# Lab sp. Mbamba Yellow top labs?



## SKurj (Oct 26, 2011)

I have a breeding group of yellow top labs that have become a bore...

Its 6 females, I think 3 males, and 1 juvie (one surviving fry) These are smaller mbuna, I think the largest is under 4", maybe closer to 3" I've had them 6 months (all from Mike)

They are housed in a 46g corner tank which gives them lots of room to hide in the back. I think because they are so active breeding, (there are always females holding) this makes them skittish.

So at the moment I am considering selling the group, and converting the tank to a small tang community with a few calvus which I already have and mebbe a leleupi and a julie.

Just a feeler if anyone would be interested, I think they would be fine in a typical rectangle tank, but I can't replace the tank.(and at my limit for tanks)


----------



## cichlidspiro (May 11, 2011)

I might buy them but can I get some pictures 


Cheers 
Spiro


----------



## SKurj (Oct 26, 2011)

Hey Spiro..

If I can I will, can't promise if they will be very close up but will do what i can hopefully over the weekend


----------



## cichlidspiro (May 11, 2011)

Great, 
I Appreciate the effort 


Cheers 
Spiro


----------



## SKurj (Oct 26, 2011)

An effort its going to be!

I can get photos from 6ft away while I sit here but they aren't very good... Soon as I approach the tank they hide... Which is the main reason for selling them..

I'll keep at it..


----------

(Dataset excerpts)
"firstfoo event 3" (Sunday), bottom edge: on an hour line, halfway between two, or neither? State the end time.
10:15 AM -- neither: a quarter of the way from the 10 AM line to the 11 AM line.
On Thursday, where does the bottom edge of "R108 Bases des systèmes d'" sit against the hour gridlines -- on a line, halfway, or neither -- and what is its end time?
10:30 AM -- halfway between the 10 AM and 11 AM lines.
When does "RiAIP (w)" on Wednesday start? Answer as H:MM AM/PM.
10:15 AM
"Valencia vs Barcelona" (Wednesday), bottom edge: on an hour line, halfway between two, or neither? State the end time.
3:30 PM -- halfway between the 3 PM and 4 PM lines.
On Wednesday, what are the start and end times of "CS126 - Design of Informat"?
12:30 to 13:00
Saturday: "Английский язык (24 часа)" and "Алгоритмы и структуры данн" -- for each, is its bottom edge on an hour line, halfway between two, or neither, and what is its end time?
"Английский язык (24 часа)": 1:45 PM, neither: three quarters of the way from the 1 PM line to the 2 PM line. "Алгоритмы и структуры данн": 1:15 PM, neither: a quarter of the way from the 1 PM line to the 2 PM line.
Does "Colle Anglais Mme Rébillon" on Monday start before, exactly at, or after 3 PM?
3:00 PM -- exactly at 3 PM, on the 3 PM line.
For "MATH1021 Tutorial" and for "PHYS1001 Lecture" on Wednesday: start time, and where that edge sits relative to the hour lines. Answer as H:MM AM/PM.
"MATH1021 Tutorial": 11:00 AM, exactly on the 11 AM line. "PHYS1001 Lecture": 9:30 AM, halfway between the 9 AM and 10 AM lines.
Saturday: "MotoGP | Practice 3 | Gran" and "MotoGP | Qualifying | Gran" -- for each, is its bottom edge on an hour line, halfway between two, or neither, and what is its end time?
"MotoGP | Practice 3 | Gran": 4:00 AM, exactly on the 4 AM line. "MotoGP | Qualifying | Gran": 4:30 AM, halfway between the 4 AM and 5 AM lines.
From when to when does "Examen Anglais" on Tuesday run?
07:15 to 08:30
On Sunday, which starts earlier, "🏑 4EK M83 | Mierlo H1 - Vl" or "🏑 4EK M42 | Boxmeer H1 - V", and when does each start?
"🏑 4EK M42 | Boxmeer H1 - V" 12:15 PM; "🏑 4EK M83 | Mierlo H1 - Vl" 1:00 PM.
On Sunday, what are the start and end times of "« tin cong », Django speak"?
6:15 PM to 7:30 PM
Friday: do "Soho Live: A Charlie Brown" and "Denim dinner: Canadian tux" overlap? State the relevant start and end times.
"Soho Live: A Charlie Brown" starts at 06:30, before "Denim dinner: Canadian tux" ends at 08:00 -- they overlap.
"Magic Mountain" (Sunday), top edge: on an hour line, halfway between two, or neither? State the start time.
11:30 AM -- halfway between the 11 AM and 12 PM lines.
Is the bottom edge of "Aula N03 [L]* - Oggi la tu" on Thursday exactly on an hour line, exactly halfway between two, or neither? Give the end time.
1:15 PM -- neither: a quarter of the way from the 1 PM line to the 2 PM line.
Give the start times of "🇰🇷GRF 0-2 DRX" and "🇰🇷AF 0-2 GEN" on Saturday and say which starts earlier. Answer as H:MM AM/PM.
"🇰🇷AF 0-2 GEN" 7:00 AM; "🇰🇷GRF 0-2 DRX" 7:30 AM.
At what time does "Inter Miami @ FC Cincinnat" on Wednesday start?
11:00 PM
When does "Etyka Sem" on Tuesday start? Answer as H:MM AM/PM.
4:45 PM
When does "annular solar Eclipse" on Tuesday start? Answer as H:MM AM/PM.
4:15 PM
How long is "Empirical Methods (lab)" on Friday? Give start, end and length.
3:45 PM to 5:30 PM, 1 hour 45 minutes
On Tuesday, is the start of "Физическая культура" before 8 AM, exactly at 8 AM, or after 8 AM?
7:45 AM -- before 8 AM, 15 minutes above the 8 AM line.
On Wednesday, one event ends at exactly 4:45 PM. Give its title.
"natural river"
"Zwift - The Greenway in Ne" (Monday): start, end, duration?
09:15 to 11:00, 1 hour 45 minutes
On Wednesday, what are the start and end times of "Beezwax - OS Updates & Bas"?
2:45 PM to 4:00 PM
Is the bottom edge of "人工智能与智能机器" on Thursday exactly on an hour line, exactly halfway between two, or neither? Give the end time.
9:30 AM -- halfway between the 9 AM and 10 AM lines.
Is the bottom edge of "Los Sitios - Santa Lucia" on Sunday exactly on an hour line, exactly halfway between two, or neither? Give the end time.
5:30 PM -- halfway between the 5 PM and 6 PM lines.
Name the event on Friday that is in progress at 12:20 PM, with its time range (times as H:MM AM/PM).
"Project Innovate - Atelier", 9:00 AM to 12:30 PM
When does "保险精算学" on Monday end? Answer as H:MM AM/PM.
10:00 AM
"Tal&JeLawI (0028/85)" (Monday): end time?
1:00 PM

- Set of tasks -
(a) Please print the passage of the yellow top lab thread starting with "# Lab sp. Mbamba" and going on through "(all from Mike)".
(b) Decide whether each statement agrees with the yellow top lab thread, answering yes or no and quoting the words of the thread that settle it. (i) The group is kept in a 46g corner tank. (ii) The fish came from several different sources. (iii) Photos taken from 6ft away turn out very good.

- Task-by-task results -
(a)
# Lab sp. Mbamba Yellow top labs?



## SKurj (Oct 26, 2011)

I have a breeding group of yellow top labs that have become a bore...

Its 6 females, I think 3 males, and 1 juvie (one surviving fry) These are smaller mbuna, I think the largest is under 4", maybe closer to 3" I've had them 6 months (all from Mike)

(b)
(i) Yes: "They are housed in a 46g corner tank"
(ii) No: "(all from Mike)"
(iii) No: "I can get photos from 6ft away while I sit here but they aren't very good"